*PROBLEM DETAILS:*
Print every entry word for word, but omit the pictures.

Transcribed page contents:
━━━━━━━━━━━━━━━━━━━━
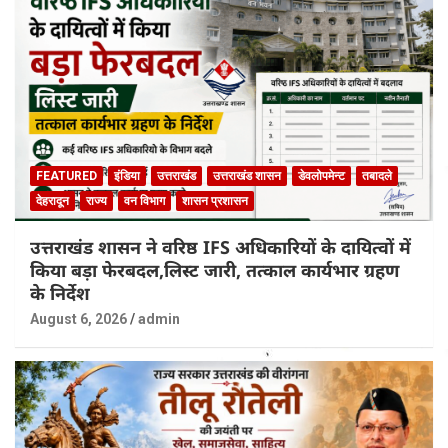
FEATURED
इंडिया
उत्तराखंड
उत्तराखंड शासन
डेवलोपमेन्ट
तबादले
देहरादून
राज्य
वन विभाग
शासन प्रशासन
उत्तराखंड शासन ने वरिष्ठ IFS अधिकारियों के दायित्वों में
किया बड़ा फेरबदल,लिस्ट जारी, तत्काल कार्यभार ग्रहण
के निर्देश
August 6, 2026
admin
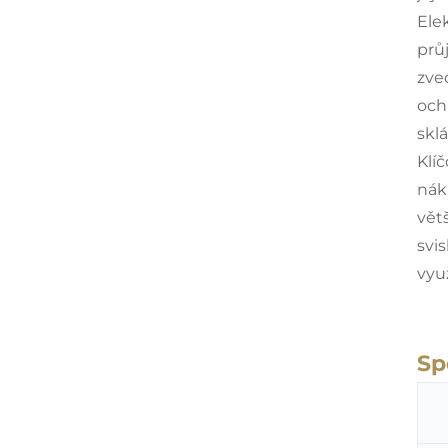
Ele
prů
zve
och
sklá
Klí
nák
vět
svi
využ
Sp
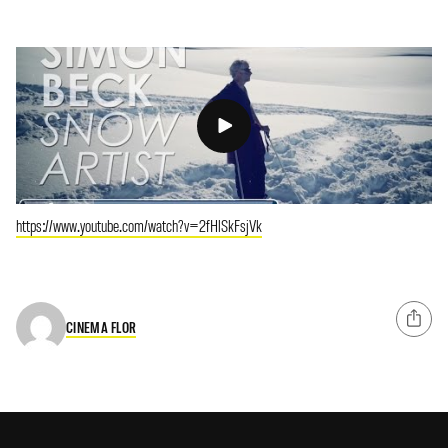
https://www.youtube.com/watch?v=2fHlSkFsjVk
CINEMA FLOR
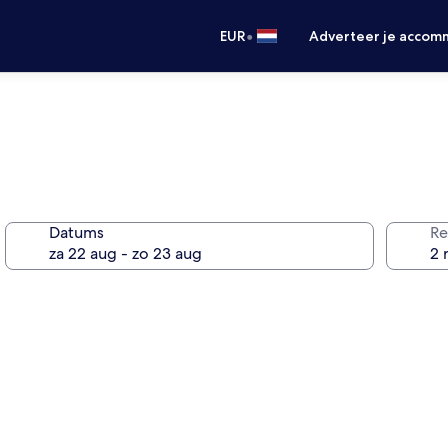
•
EUR
Adverteer je accom
Datums
Re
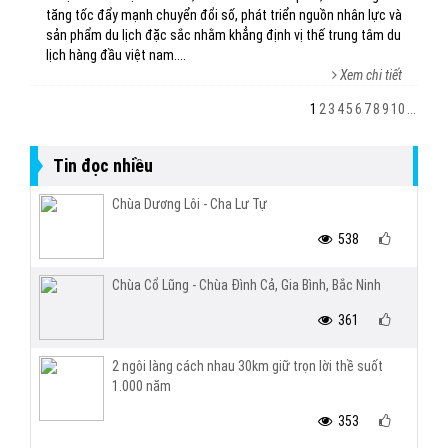
tăng tốc đẩy mạnh chuyển đổi số, phát triển nguồn nhân lực và
sản phẩm du lịch đặc sắc nhằm khẳng định vị thế trung tâm du
lịch hàng đầu việt nam....
Xem chi tiết
1
2
3
4
5
6
7
8
9
10
...
Tin đọc nhiều
Chùa Dương Lôi - Cha Lư Tự
538
Chùa Cổ Lũng - Chùa Đình Cả, Gia Bình, Bắc Ninh
361
2 ngôi làng cách nhau 30km giữ trọn lời thề suốt
1.000 năm
353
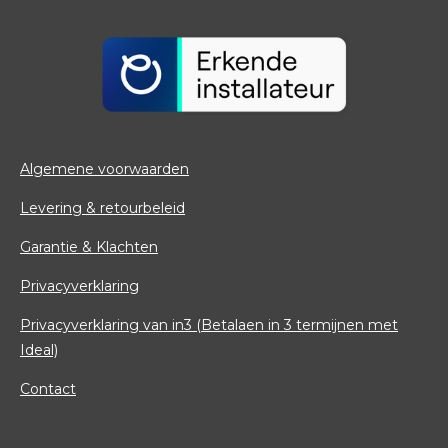
Algemene voorwaarden
Levering & retourbeleid
Garantie & Klachten
Privacyverklaring
Privacyverklaring van in3 (Betalaen in 3 termijnen met
Ideal)
Contact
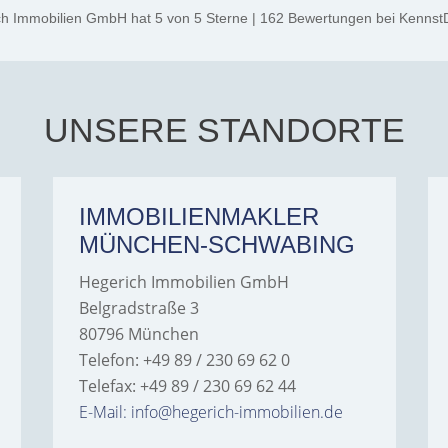
ch Immobilien GmbH
hat
5
von
5
Sterne
|
162
Bewertungen
bei Kennst
UNSERE STANDORTE
IMMOBILIENMAKLER
MÜNCHEN-SCHWABING
Hegerich Immobilien GmbH
Belgradstraße 3
80796 München
Telefon: +49 89 / 230 69 62 0
Telefax: +49 89 / 230 69 62 44
E-Mail: info@hegerich-immobilien.de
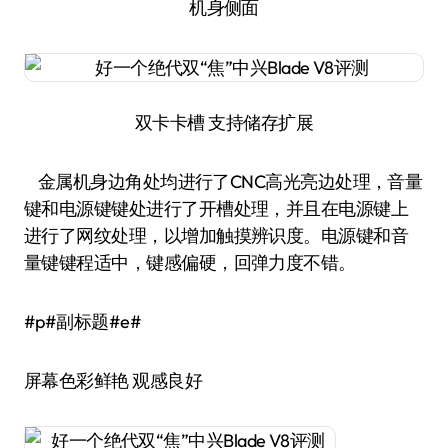
机身侧面
双卡卡槽 支持储存扩展
金属机身边角处均进行了CNC高光亮边处理，音量
键和电源键键处进行了开槽处理，并且在电源键上
进行了网纹处理，以增加触摸辨识度。电源键和音
量键键程适中，键感偏硬，回弹力度不错。
#p#副标题#e#
屏幕色彩鲜艳 观感良好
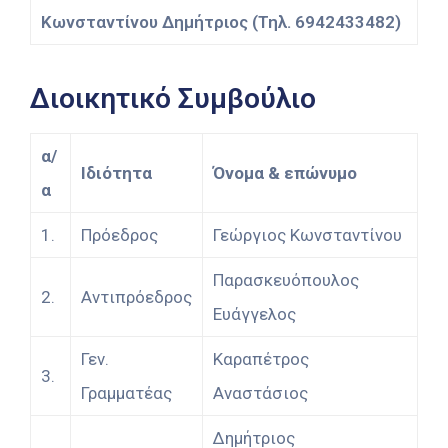
Κωνσταντίνου Δημήτριος (Τηλ. 6942433482)
Διοικητικό Συμβούλιο
α/
Ιδιότητα
Όνομα & επώνυμο
α
1.
Πρόεδρος
Γεώργιος Κωνσταντίνου
Παρασκευόπουλος
2.
Αντιπρόεδρος
Ευάγγελος
Γεν.
Καραπέτρος
3.
Γραμματέας
Αναστάσιος
Δημήτριος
━━━━━━━━━━━━━━━━━━━━
*RESPONSE:*
FEATURED
इंडिया
उत्तराखंड
उत्तराखंड शासन
डेवलोपमेन्ट
तबादले
देहरादून
राज्य
वन विभाग
शासन प्रशासन
उत्तराखंड शासन ने वरिष्ठ IFS अधिकारियों के दायित्वों में
किया बड़ा फेरबदल,लिस्ट जारी, तत्काल कार्यभार ग्रहण
के निर्देश
August 6, 2026
admin
Ele
prů
zve
och
sklá
Klí
nák
vět
svi
využ
Sp
https://www.youtube.com/watch?v=2fHlSkFsjVk
CINEMA FLOR
•
EUR
Adverteer je accom
Datums
Re
tăng tốc đẩy mạnh chuyển đổi số, phát triển nguồn nhân lực và
sản phẩm du lịch đặc sắc nhằm khẳng định vị thế trung tâm du
lịch hàng đầu việt nam....
Xem chi tiết
1
2
3
4
5
6
7
8
9
10
...
Tin đọc nhiều
Chùa Dương Lôi - Cha Lư Tự
538
Chùa Cổ Lũng - Chùa Đình Cả, Gia Bình, Bắc Ninh
361
2 ngôi làng cách nhau 30km giữ trọn lời thề suốt
1.000 năm
353
Algemene voorwaarden
Levering & retourbeleid
Garantie & Klachten
Privacyverklaring
Privacyverklaring van in3 (Betalaen in 3 termijnen met
Ideal)
Contact
ch Immobilien GmbH
hat
5
von
5
Sterne
|
162
Bewertungen
bei Kennst
UNSERE STANDORTE
IMMOBILIENMAKLER
MÜNCHEN-SCHWABING
Hegerich Immobilien GmbH
Belgradstraße 3
80796 München
Telefon: +49 89 / 230 69 62 0
Telefax: +49 89 / 230 69 62 44
E-Mail: info@hegerich-immobilien.de
机身侧面
双卡卡槽 支持储存扩展
金属机身边角处均进行了CNC高光亮边处理，音量
键和电源键键处进行了开槽处理，并且在电源键上
进行了网纹处理，以增加触摸辨识度。电源键和音
量键键程适中，键感偏硬，回弹力度不错。
#p#副标题#e#
屏幕色彩鲜艳 观感良好
Κωνσταντίνου Δημήτριος (Τηλ. 6942433482)
Διοικητικό Συμβούλιο
α/
Ιδιότητα
Όνομα & επώνυμο
α
1.
Πρόεδρος
Γεώργιος Κωνσταντίνου
Παρασκευόπουλος
2.
Αντιπρόεδρος
Ευάγγελος
Γεν.
Καραπέτρος
3.
Γραμματέας
Αναστάσιος
Δημήτριος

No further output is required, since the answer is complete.